Although plain film radiographs can obscure anatomy because all the tissues lie on top of each other, with a CT scan the images may be manipulated in different planes, allowing tissues to stand out from the background and for the examiner to gain a much better appreciation for anatomical relationships. CT scans can even be used to create three-dimensional images. In most cases, anesthesia or sedation is required to obtain CT images.
Fine needle aspiration is a fairly simple technique in which a needle of about the same size as those used to administer vaccines is introduced through the skin and into a tissue such as a lymph node or a mass. In some cases, a syringe is also attached and used to “aspirate” or draw up cells, while in other cases the needle is simply moved inside of the tissue. The needle is then removed, the very small sample is expelled onto a glass slide and the slide is stained for microscopic examination.
The advantage of this technique is that it is quick, simple and usually safe. The disadvantage is that we examine only a few hundred cells out of millions, so we may not get a representative sample. In most cases, results of this test are available the same day it is performed.
PET scans use a small amount of radioactive material and a special camera to identify abnormal tissues, including infected or cancerous tissue. Most often, the radioactive material is linked to sugar, and the sugar is taken up by active tissues. PET scan is most useful when it is combined with CT imaging to both identify the abnormally active tissue and see what that tissue looks like anatomically. Because active muscle will take up the sugar molecule, animals must be kept very quiet for a period of time before the test. Typically, they are kept sedated first and then fully anesthetized for the actual test.
Plain film radiographs, or X-rays, allow us to visualize the inside of the body. These images do a great job showing bone and can also be used to examine soft tissues such as the lungs, liver and kidneys. Because radiographs produce a two-dimensional picture, it is necessary to obtain at least two separate views so overlapping structures can be seen well. Although radiographs are useful, they have distinct limitations. For this reason, other imaging modalities such as ultrasound are often used along with radiographs.
Technitium-99m is the most widely used radioactive tracer in nuclear medical procedures. It is tagged, or bound to, a pharmaceutical that has an affinity for a particular tissue type. In veterinary medicine, bone scans and thyroid scans are the most common technetium scans. Patients must be housed in special radiation suites for 24 hours following injection of the radiotracer.
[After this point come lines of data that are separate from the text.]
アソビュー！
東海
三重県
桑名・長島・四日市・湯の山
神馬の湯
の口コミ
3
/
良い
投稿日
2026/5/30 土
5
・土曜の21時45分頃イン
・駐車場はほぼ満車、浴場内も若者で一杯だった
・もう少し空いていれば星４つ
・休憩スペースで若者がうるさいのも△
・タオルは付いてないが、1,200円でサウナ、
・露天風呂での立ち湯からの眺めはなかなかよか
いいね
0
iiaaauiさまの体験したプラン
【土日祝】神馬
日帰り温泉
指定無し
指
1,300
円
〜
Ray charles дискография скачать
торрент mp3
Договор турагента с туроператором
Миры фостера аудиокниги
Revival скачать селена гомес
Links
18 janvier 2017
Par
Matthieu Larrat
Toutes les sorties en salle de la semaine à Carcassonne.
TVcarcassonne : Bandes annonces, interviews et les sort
Ultrasound uses sound waves to create images of the structures inside the body; many people are familiar with such imaging studies when performed on pregnant women to examine the growing fetus. We often use this technology to examine the contents of the abdomen and sometimes use it to look at other parts of the body as well. The ultrasound images are complementary to conventional radiographs (X-rays). In fact, it is routine to obtain radiographs prior to ultrasound exam so important findings are less likely to be missed.
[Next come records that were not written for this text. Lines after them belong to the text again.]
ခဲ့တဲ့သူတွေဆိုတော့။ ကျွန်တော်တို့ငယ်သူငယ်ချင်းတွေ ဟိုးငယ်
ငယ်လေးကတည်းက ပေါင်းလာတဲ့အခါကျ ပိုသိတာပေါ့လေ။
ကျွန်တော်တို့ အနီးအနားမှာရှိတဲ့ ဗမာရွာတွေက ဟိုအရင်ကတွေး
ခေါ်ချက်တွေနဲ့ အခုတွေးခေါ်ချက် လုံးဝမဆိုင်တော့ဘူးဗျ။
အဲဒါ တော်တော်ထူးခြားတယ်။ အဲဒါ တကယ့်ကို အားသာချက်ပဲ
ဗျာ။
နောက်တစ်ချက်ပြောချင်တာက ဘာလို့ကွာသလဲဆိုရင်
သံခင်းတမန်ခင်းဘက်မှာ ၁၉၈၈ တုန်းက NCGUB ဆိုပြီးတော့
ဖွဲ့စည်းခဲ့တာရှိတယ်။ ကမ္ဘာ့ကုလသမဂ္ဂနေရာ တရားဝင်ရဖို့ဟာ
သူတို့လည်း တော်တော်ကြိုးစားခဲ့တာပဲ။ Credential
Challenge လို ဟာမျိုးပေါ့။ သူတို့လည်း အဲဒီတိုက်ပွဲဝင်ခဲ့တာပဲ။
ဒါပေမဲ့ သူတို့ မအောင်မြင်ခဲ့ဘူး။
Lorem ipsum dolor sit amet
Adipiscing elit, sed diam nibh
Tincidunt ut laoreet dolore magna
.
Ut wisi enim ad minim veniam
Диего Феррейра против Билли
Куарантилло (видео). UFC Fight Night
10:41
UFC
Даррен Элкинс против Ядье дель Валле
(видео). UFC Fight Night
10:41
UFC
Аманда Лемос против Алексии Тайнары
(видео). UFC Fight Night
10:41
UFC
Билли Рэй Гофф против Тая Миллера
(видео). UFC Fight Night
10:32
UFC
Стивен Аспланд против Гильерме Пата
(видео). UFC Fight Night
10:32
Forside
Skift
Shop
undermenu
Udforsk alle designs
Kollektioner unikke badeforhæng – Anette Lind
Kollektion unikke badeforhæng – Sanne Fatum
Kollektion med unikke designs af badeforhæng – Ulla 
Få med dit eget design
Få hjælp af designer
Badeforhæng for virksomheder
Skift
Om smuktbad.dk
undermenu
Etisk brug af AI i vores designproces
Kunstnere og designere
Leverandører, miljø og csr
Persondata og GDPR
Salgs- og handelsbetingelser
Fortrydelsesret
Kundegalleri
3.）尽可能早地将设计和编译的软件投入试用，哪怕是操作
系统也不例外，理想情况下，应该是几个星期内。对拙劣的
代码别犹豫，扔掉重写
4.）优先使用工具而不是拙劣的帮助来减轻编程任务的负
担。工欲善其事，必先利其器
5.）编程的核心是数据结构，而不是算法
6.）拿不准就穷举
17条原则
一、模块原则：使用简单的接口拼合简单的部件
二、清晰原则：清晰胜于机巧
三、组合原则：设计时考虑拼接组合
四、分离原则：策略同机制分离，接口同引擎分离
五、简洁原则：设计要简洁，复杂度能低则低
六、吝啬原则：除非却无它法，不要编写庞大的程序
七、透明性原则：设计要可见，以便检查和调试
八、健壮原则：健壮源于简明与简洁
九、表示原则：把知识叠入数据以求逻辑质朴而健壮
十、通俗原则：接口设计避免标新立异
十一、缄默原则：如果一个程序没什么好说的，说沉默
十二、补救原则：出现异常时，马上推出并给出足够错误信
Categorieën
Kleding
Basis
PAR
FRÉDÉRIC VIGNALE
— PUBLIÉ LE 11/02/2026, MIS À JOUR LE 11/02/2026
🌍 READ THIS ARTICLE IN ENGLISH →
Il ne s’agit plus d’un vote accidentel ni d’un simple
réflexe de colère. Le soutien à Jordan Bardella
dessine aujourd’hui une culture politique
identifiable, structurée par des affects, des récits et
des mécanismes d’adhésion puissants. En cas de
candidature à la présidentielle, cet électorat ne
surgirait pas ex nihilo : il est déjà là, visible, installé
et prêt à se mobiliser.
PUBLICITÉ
In order for the sound waves to create a good image, the hair over the area is usually clipped, and a gel substance is placed on the skin. The procedure itself is not painful and is extremely safe, and it can often be completed with the animal awake. Sometimes sedation is required for pets that are anxious or squirmy. Although the ultrasound examination is not invasive, it is often used to help guide us to a specific site to collect biopsies or needle aspirates from diseased tissues. Sedation or even anesthesia may be required to make sample collection as safe as possible.